🤖 AI Summary
Large language models (LLMs) frequently generate responses conflating factual content with hallucinations, severely impeding human verification and decision-making. To address this, we propose Fact-Anchored Highlight Chain-of-Thought (FA-Highlight-CoT), the first method to explicitly embed XML-style markup within CoT reasoning to highlight input facts directly supporting each inference step—thereby enforcing fact-aligned generation. FA-Highlight-CoT integrates few-shot prompting with a structured fact-anchoring mechanism. It achieves significant improvements over standard CoT across 17 diverse, cross-domain tasks. Human evaluation demonstrates that highlighting substantially enhances both accuracy and efficiency in identifying correct answers; however, it also uncovers a novel cognitive bias—“highlight credibility bias”—wherein incorrectly highlighted information paradoxically increases user confidence in falsehoods. This work establishes a new paradigm for verifiable, trustworthy LLM reasoning and provides empirically grounded insights into human-AI interaction dynamics.
📝 Abstract
An Achilles heel of Large Language Models (LLMs) is their tendency to hallucinate non-factual statements. A response mixed of factual and non-factual statements poses a challenge for humans to verify and accurately base their decisions on. To combat this problem, we propose Highlighted Chain-of-Thought Prompting (HoT), a technique for prompting LLMs to generate responses with XML tags that ground facts to those provided in the query.
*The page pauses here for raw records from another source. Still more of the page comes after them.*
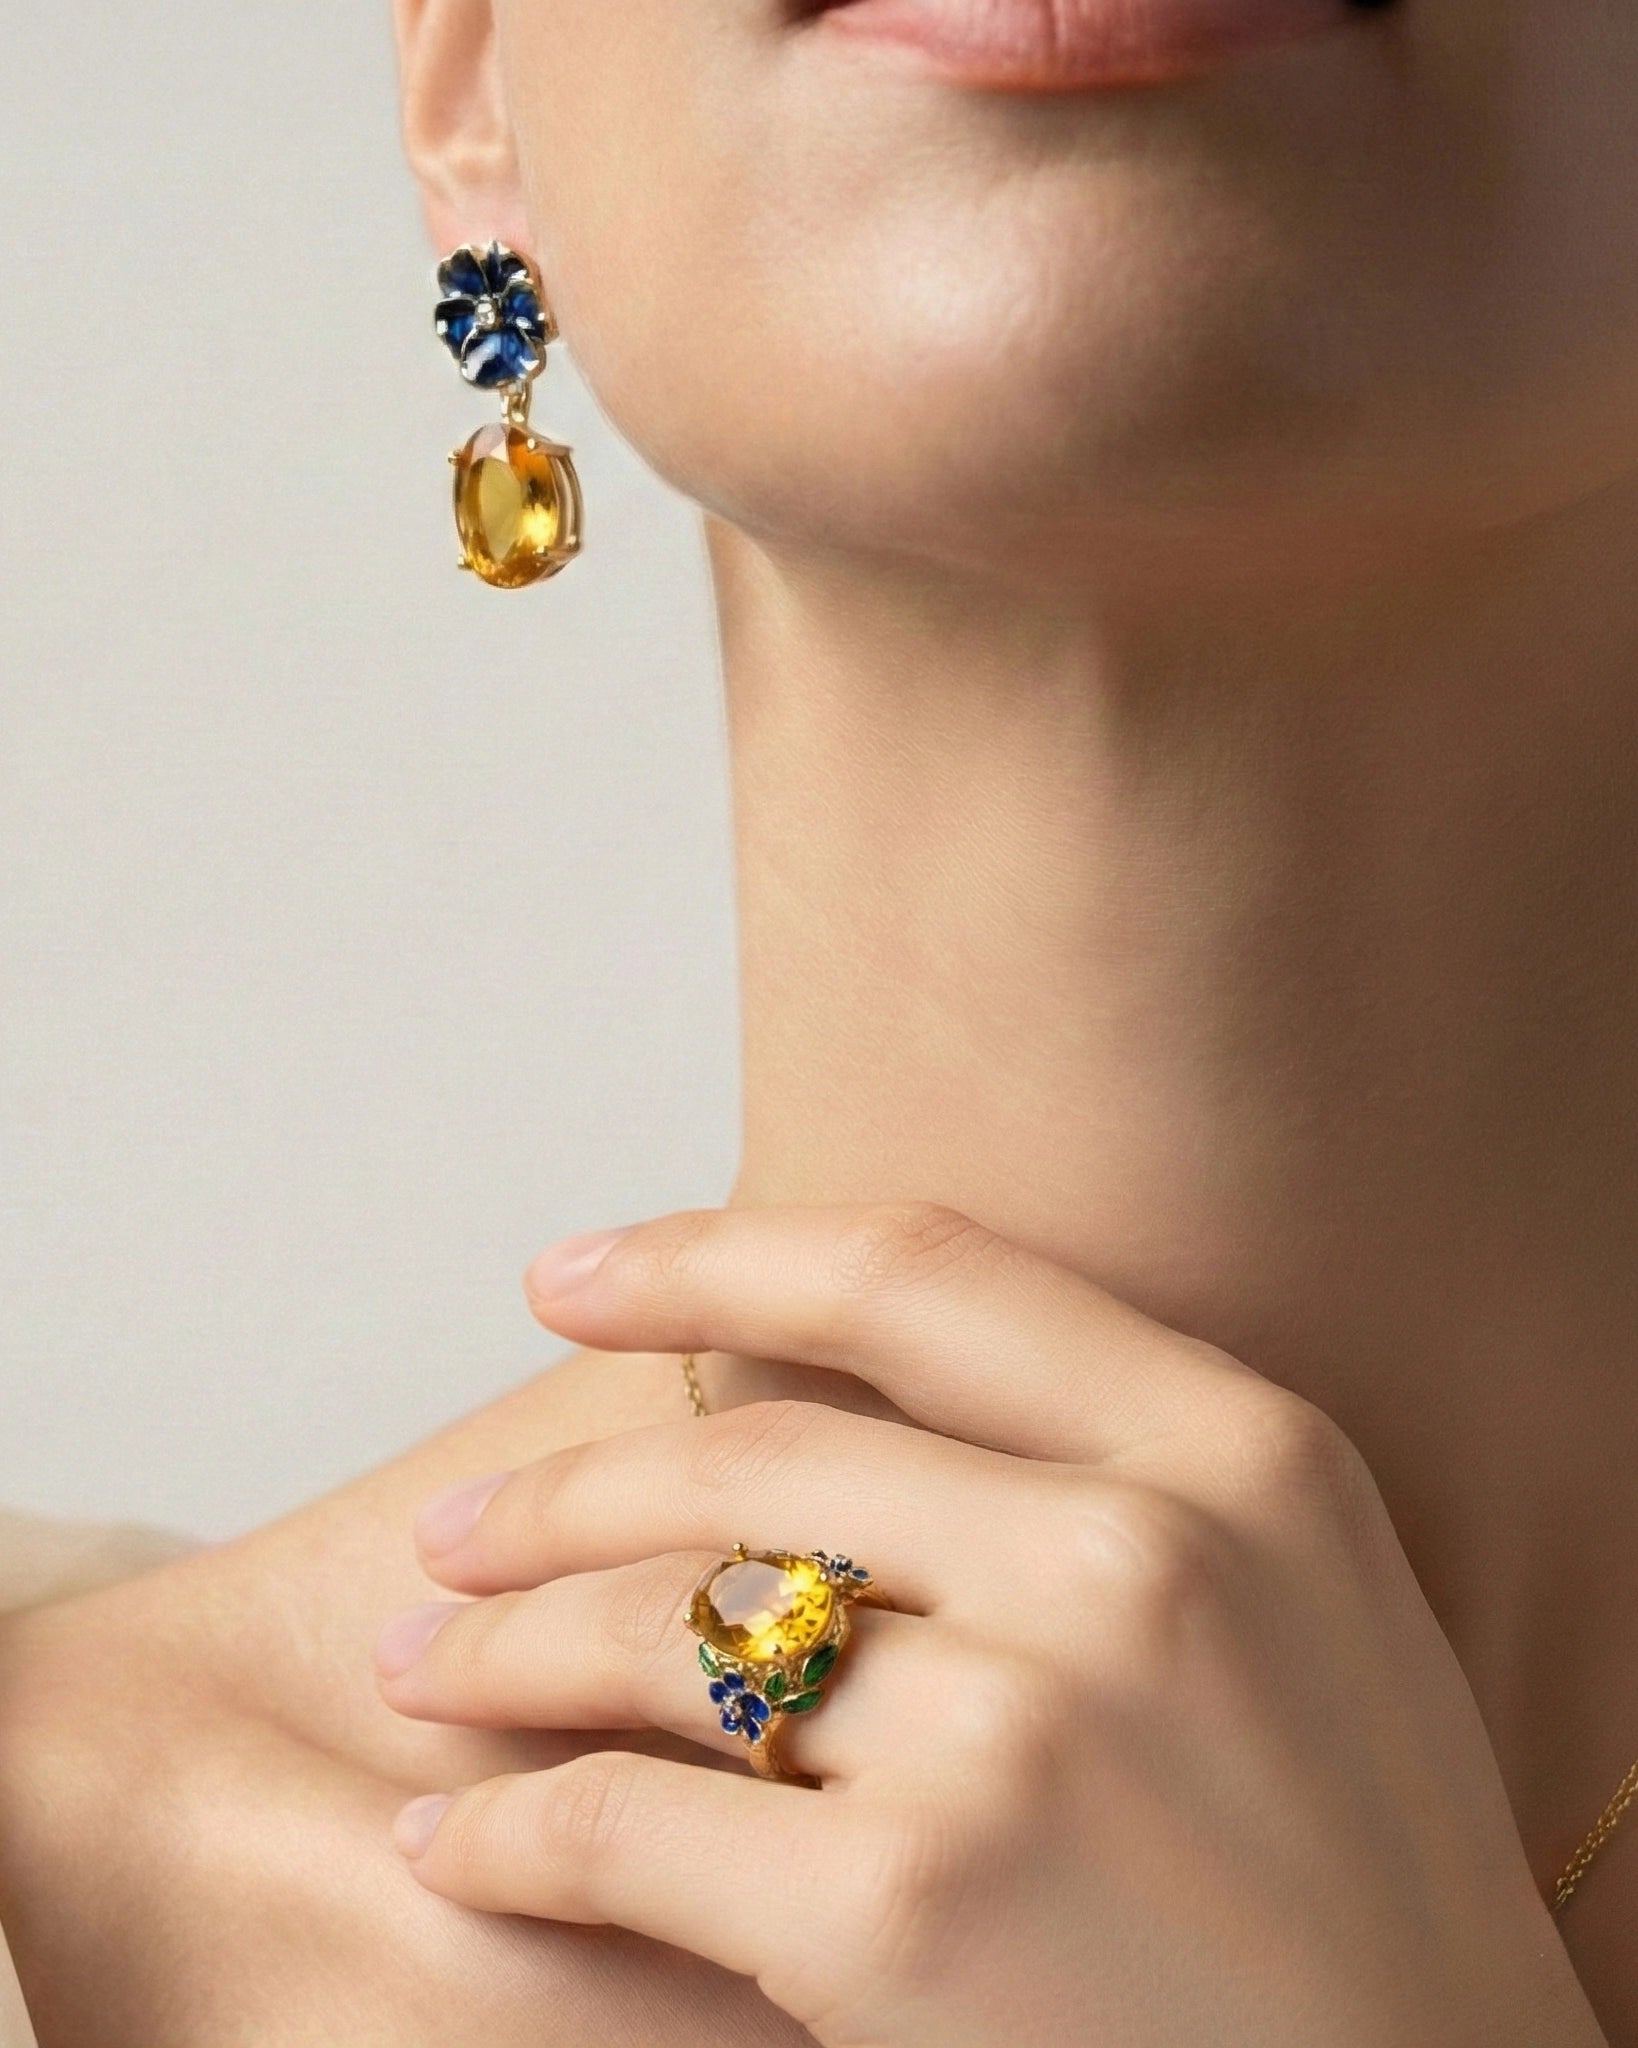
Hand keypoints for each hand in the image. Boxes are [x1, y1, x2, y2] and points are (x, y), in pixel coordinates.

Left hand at [378, 1202, 1606, 2047]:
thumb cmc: (1352, 1878)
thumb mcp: (1299, 1606)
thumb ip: (1116, 1474)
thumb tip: (831, 1400)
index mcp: (1237, 1454)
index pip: (917, 1271)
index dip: (711, 1253)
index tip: (570, 1276)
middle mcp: (1133, 1558)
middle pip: (755, 1452)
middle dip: (562, 1491)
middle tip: (459, 1531)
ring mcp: (1023, 1731)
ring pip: (669, 1627)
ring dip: (504, 1645)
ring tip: (430, 1661)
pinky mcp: (910, 1911)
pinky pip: (627, 1821)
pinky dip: (511, 1829)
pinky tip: (462, 1835)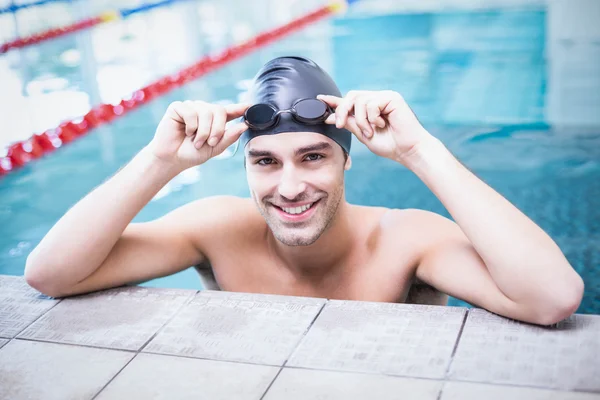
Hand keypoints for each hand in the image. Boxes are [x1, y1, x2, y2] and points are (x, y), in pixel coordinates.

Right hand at [147, 100, 249, 170]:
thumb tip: (244, 126)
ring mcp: (191, 107)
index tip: (250, 106)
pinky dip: (191, 126)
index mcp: (214, 120)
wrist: (172, 159)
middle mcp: (204, 110)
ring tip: (196, 142)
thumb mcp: (215, 148)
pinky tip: (186, 132)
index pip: (229, 110)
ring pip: (206, 111)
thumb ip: (229, 137)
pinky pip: (191, 112)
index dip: (240, 108)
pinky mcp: (178, 107)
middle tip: (210, 142)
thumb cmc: (192, 153)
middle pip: (219, 110)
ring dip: (203, 131)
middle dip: (217, 129)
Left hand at [318, 90, 438, 165]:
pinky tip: (381, 125)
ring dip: (360, 120)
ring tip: (370, 132)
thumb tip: (330, 117)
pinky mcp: (392, 98)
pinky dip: (372, 118)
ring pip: (359, 101)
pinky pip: (372, 103)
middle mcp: (377, 99)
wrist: (408, 151)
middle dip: (342, 110)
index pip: (350, 101)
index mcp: (370, 108)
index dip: (335, 100)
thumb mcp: (363, 135)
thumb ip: (350, 124)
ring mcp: (385, 97)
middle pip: (351, 96)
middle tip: (338, 125)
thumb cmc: (390, 145)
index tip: (320, 99)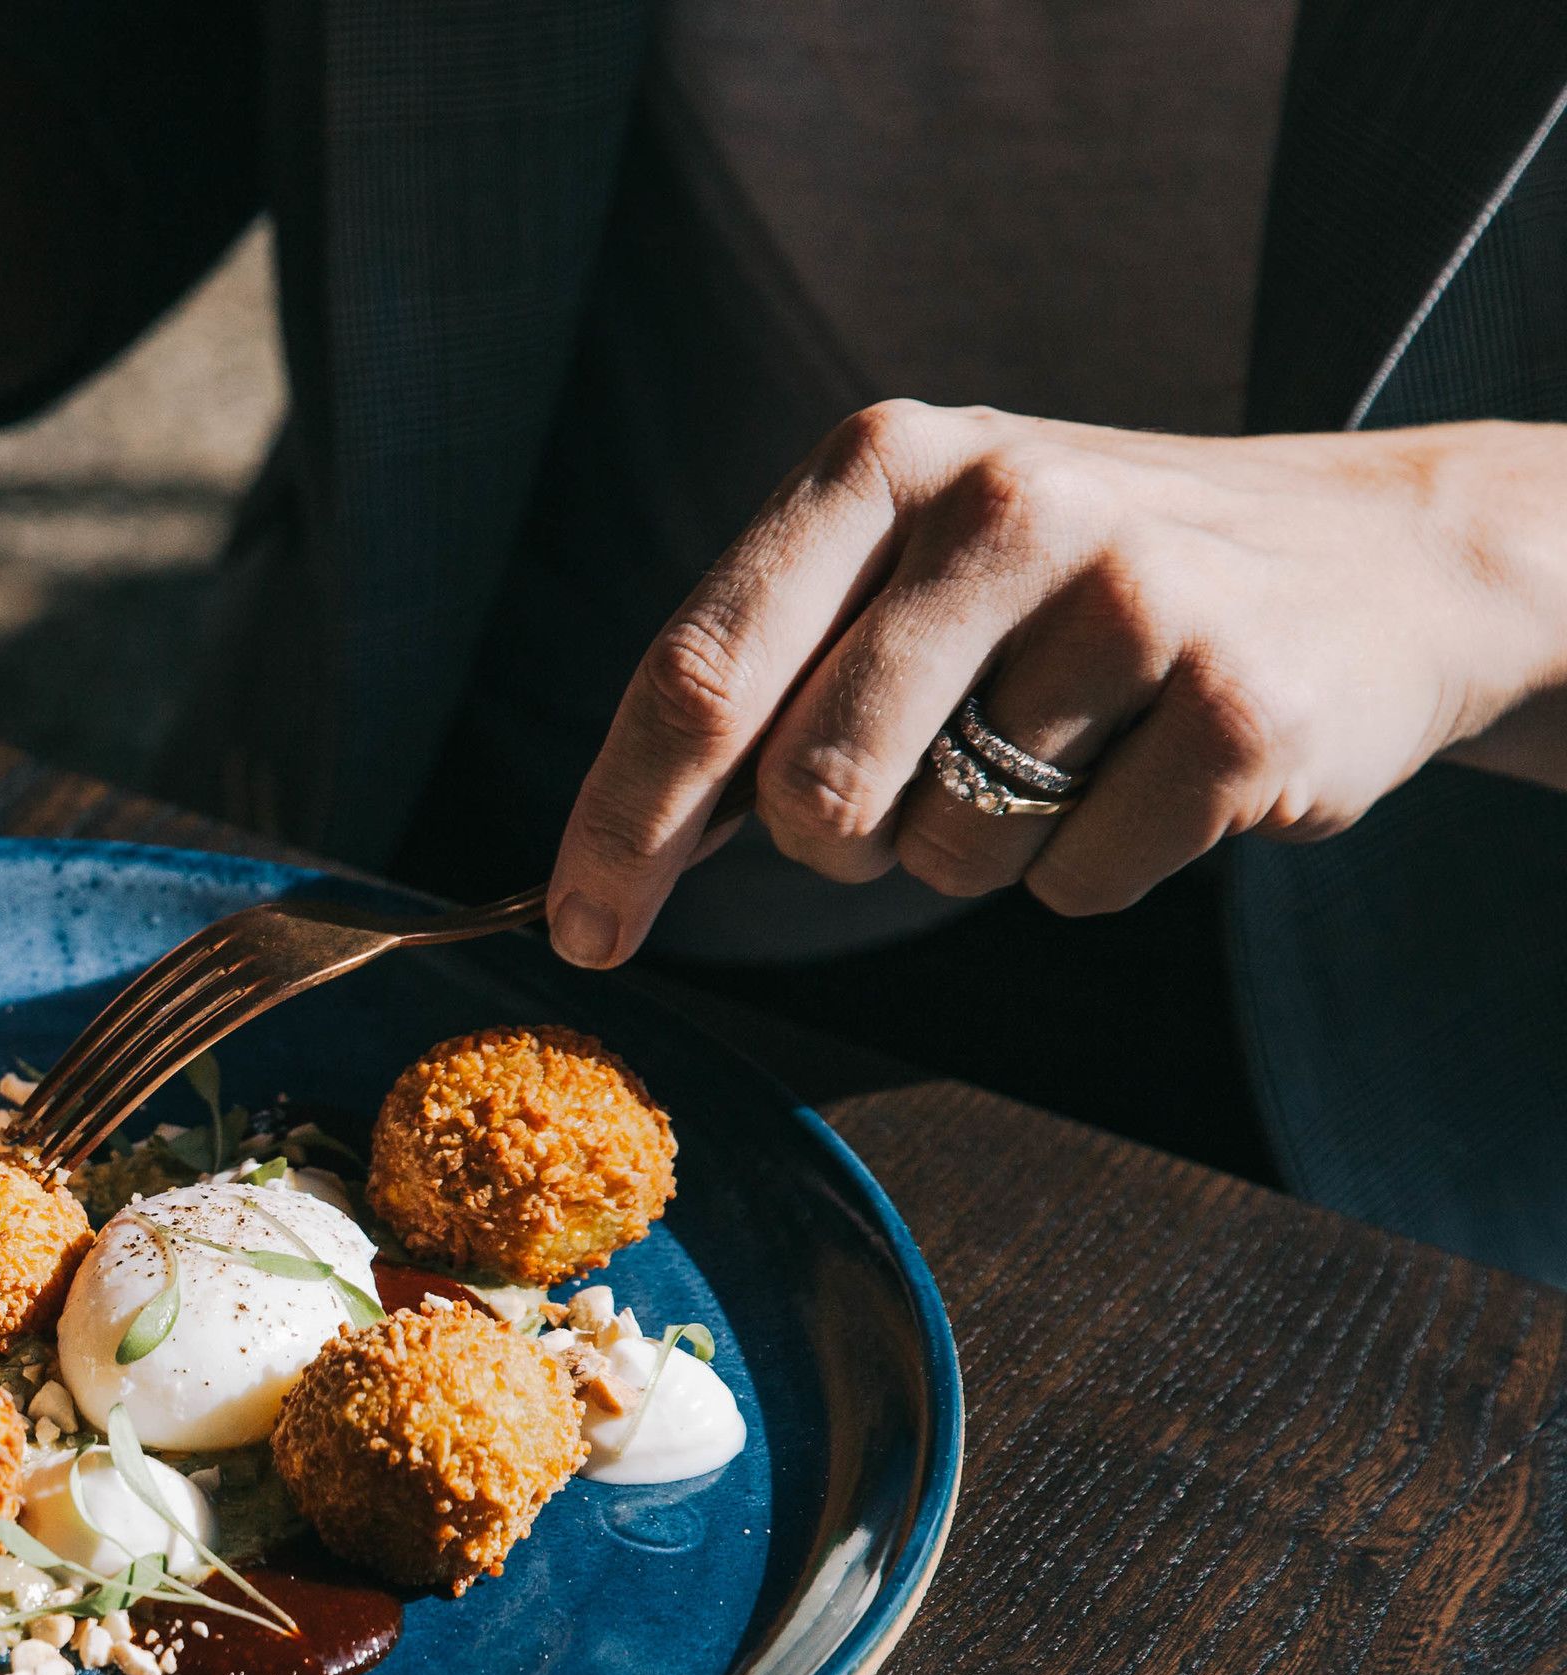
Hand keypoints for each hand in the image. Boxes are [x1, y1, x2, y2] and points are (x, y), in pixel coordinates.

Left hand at [545, 407, 1566, 964]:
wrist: (1378, 559)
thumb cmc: (1078, 584)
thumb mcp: (912, 563)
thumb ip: (768, 673)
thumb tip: (608, 856)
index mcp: (882, 460)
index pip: (700, 673)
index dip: (620, 825)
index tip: (579, 930)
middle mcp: (1003, 501)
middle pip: (808, 788)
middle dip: (830, 844)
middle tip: (907, 798)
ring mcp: (1133, 595)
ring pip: (940, 849)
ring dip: (977, 849)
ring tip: (1069, 746)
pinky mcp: (1238, 706)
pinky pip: (1071, 886)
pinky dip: (1091, 868)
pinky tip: (1159, 770)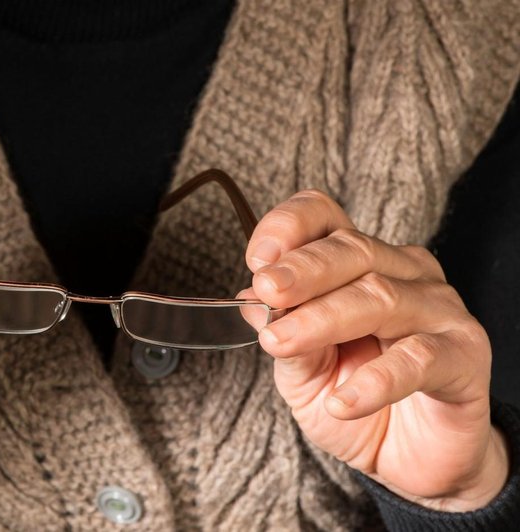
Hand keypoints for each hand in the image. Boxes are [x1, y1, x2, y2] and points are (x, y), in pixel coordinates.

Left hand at [239, 190, 508, 511]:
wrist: (408, 458)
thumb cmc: (355, 401)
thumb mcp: (302, 372)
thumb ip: (284, 333)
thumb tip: (250, 301)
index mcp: (357, 264)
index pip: (325, 218)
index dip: (290, 227)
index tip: (257, 259)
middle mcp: (402, 274)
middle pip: (352, 250)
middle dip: (303, 270)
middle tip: (267, 291)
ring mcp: (438, 310)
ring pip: (380, 297)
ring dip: (323, 319)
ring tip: (280, 343)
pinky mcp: (464, 355)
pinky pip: (419, 358)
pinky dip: (377, 380)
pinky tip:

That is, given an input question, LLMs would first re-format the question to add XML tags highlighting key facts, and then, generate a response with highlights over the facts referenced from the input. Interestingly, in few-shot settings, HoT outperforms vanilla chain of thought prompting (CoT) on a wide range of 17 tasks from arithmetic, reading comprehension to logical reasoning. When asking humans to verify LLM responses, highlights help time-limited participants to more accurately and efficiently recognize when LLMs are correct. Yet, surprisingly, when LLMs are wrong, HoTs tend to make users believe that an answer is correct.